Task 13: Overflow-safe large inputs. Take n = 2·10^5 with values up to 10^4. Compute the worst-case magnitudes of f(λ) and λ·K, choose an appropriate integer type (int64 vs big-int), and bound hi tightly (max single-segment cost). Demonstrate a case where a too-wide hi overflows int64 during recovery and your tightened bound fixes it. - Provide starter code in all 3 languages. - Constraints: include the magnitude calculation as a comment; assert no overflow.

Task 14: Real-λ version with tolerance. Solve a continuous-cost variant (non-integer opt(k), e.g. a floating SSE objective) by binary-searching a double λ for a fixed ~80 iterations, stopping on iteration count (not on cnt == k), and rounding the recovered answer if it should be integral. Compare stability against the integer-λ version on integer inputs. - Constraints: discuss catastrophic cancellation in SSE and use a stable/scaled-integer cost where possible.

Task 15: Property-test battery + benchmark. Build a test harness that, for many random small inputs and all k, asserts: (a) aliens(a,k) == opt_table(a)[k] (value), (b) opt_table increments are non-decreasing (convexity), (c) recovery invariance (f(λ1)−λ1·k == f(λ2)−λ2·k for two valid λ), and (d) reconstructed cuts re-cost to opt[k]. Then benchmark the O(n²)-inner vs the CHT-inner Aliens across n. - Provide starter code in all 3 languages. - Constraints: the harness must catch a deliberately introduced non-convex objective and a deliberately wrong recovery (using the probed count instead of k).

Benchmark Task

Compare performance of the O(n²)-inner Aliens against the O(n) CHT-inner Aliens across all 3 languages.

Go

package main

import (
    "fmt"
    "time"
)

func aliensQuadratic(a []int, K int) int64 { /* O(n^2) inner */ return 0 }
func aliensCHT(a []int, K int) int64       { /* O(n) inner   */ return 0 }

func main() {
    sizes := []int{1000, 2000, 5000, 10000, 20000}
    for _, n := range sizes {
        data := make([]int, n)
        for i := range data {
            data[i] = (i*7919 + 13) % 1000
        }
        K := n / 2
        start := time.Now()
        aliensCHT(data, K)
        fmt.Printf("n=%6d (CHT): %v\n", n, time.Since(start))
    }
}

Java

public class Benchmark {
    static long aliensQuadratic(int[] a, int K) { return 0; } // O(n^2) inner
    static long aliensCHT(int[] a, int K) { return 0; }       // O(n) inner

    public static void main(String[] args) {
        int[] sizes = {1000, 2000, 5000, 10000, 20000};
        for (int n : sizes) {
            int[] data = new int[n];
            for (int i = 0; i < n; i++) data[i] = (i * 7919 + 13) % 1000;
            int K = n / 2;
            long start = System.nanoTime();
            aliensCHT(data, K);
            System.out.printf("n=%6d (CHT): %.3f ms%n", n, (System.nanoTime() - start) / 1e6);
        }
    }
}

Python

import timeit


def aliens_quadratic(a, K):  # O(n^2) inner
    return 0


def aliens_cht(a, K):        # O(n) inner
    return 0


if __name__ == "__main__":
    for n in [1000, 2000, 5000, 10000, 20000]:
        data = [(i * 7919 + 13) % 1000 for i in range(n)]
        K = n // 2
        t = timeit.timeit(lambda: aliens_cht(data, K), number=3)
        print(f"n={n:>6} (CHT): {t / 3 * 1000:.3f} ms")

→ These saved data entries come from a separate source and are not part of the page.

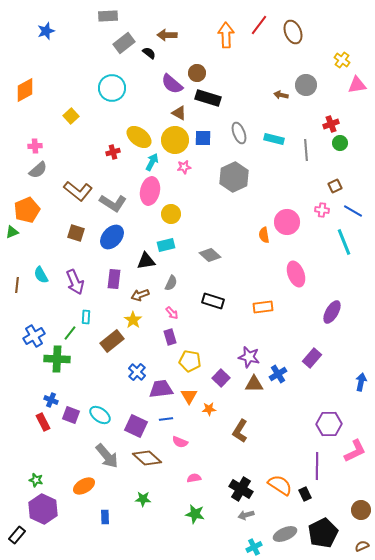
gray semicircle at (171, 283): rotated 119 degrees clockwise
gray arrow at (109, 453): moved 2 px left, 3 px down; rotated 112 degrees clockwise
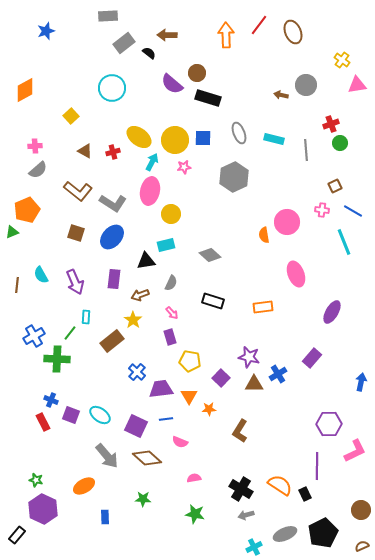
brown triangle at (179, 113): moved 94 px left, 38 px down
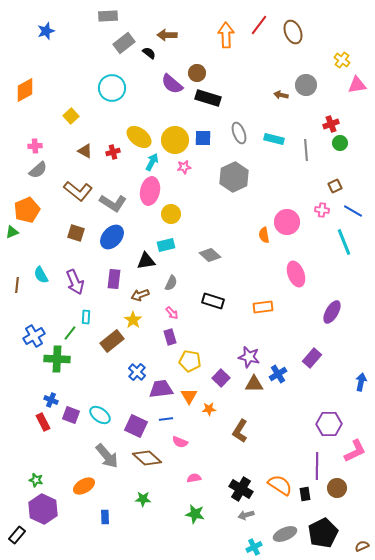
black rectangle at (305, 494): rotated 16 degrees clockwise
brown circle at (361, 510): moved 24 px left, 22 px up
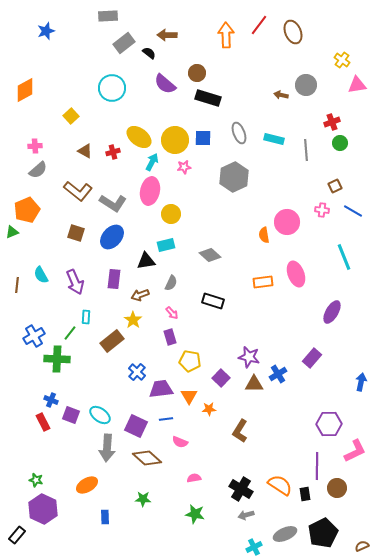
purple semicircle at (172, 84): moved 7 px left
red cross at (331, 124): moved 1 px right, 2 px up
cyan line at (344, 242): moved 15 px down
orange rectangle at (263, 307): moved 25 px up
gray arrow at (107, 456): moved 8 px up; rotated 44 degrees clockwise
orange ellipse at (84, 486): moved 3 px right, 1 px up
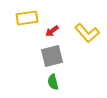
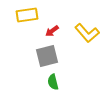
yellow rectangle: moved 3 px up
gray square: moved 5 px left
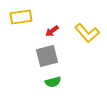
yellow rectangle: moved 6 px left, 2 px down
green semicircle: rotated 91 degrees counterclockwise
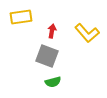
red arrow: rotated 136 degrees clockwise
gray square: rotated 35 degrees clockwise
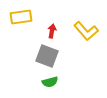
yellow L-shape: moved 1 px left, 2 px up
green semicircle: moved 3 px left
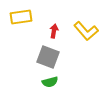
red arrow: moved 2 px right
gray square: moved 1 px right, 1 px down
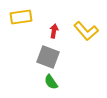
green semicircle: moved 1 px right; rotated 70 degrees clockwise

What to observe: the CHT-inner version is O(n log(range)) — roughly linear in n with a small log(range) constant and no K factor — while the O(n²)-inner version grows quadratically and the count-indexed baseline grows as O(K·n…). Plot runtime vs n for both and confirm the K-independence of the Aliens approach by also varying K at fixed n.